The surgical assistants tried to slide me onto the operating table, but I told them I can get down my bed and transfer to the operating table by myself. They were all smiling nicely, as I did this. But at the same time I kept whispering Jesus, please hold my hand.
I am not a religious person but believe me at very this moment I felt His Presence and His grip of assurance. Jesus did indeed hold my hand! and the peace I felt was so overpowering that I felt right there and then without the shadow of a doubt that I was going to be fine, that there was nothing to fear, for Jesus Himself was standing there right beside me holding my hand.
The next thing I knew I was awake and signaling my nurse to take away the uncomfortable device in my mouth which turned out to be a ventilator used in the procedure. The surgery was a success!

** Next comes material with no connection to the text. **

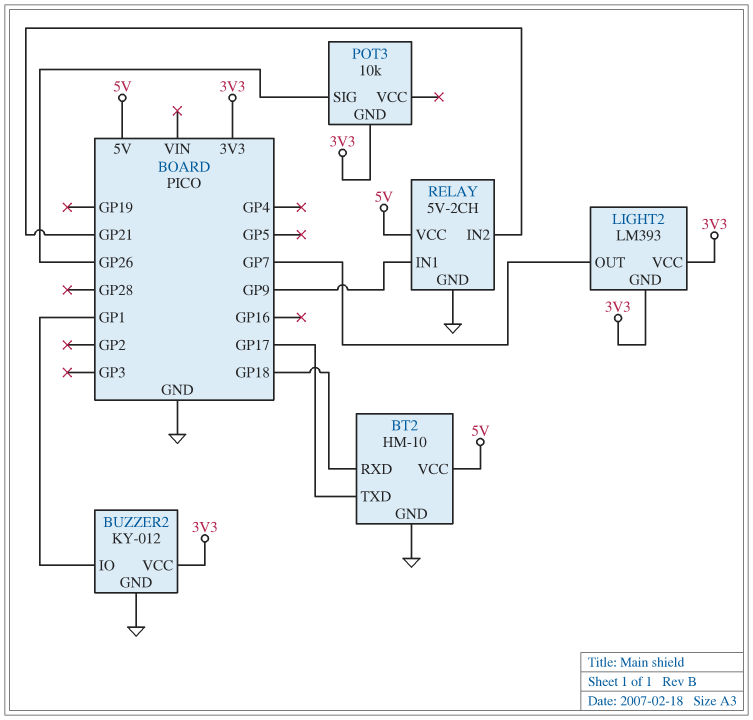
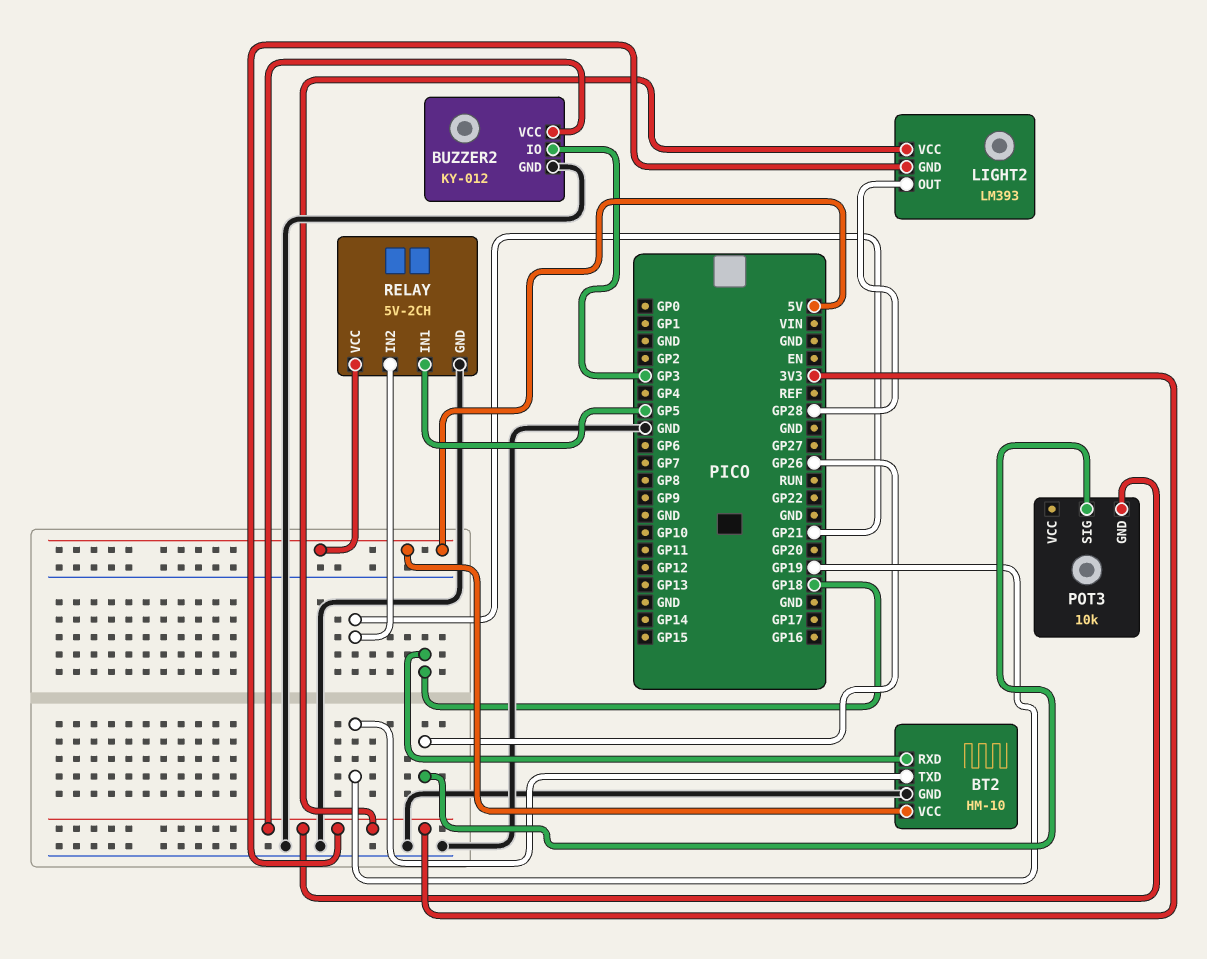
BT2 pin TXD: GP17 -> GP19
BUZZER2 pin IO: GP1 -> GP3
LIGHT2 pin OUT: GP7 -> GP28
RELAY pin IN1: GP9 -> GP5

There are many things I learned from that experience. Physically, with regards to health, I learned my lesson now to avoid foods damaging to the body. I also learned so much about the preciousness of life I never realized before, and the value of good friends and relatives who sincerely care.
I repeat: I am no religious person, but Jesus was truly there holding my hand at the time when I needed Him the most. I did not imagine it. His Presence was as real and as tangible as this hand I see before me. As long as I live I will never tire telling this to everyone who asks how it was to be under the knife. In fact, when the husband of my wife’s first cousin was going to undergo the same procedure, he called me up for advice. I simply told him to ask Jesus to hold his hand and everything will be all right. And it was.
The congregation rises, as the service starts. The hum of the church organ and the crescendo of voices overwhelm me with the love of God, so real and so assuring, inviting me to join my wife and everyone else in church in singing “Great is Thy Faithfulness.”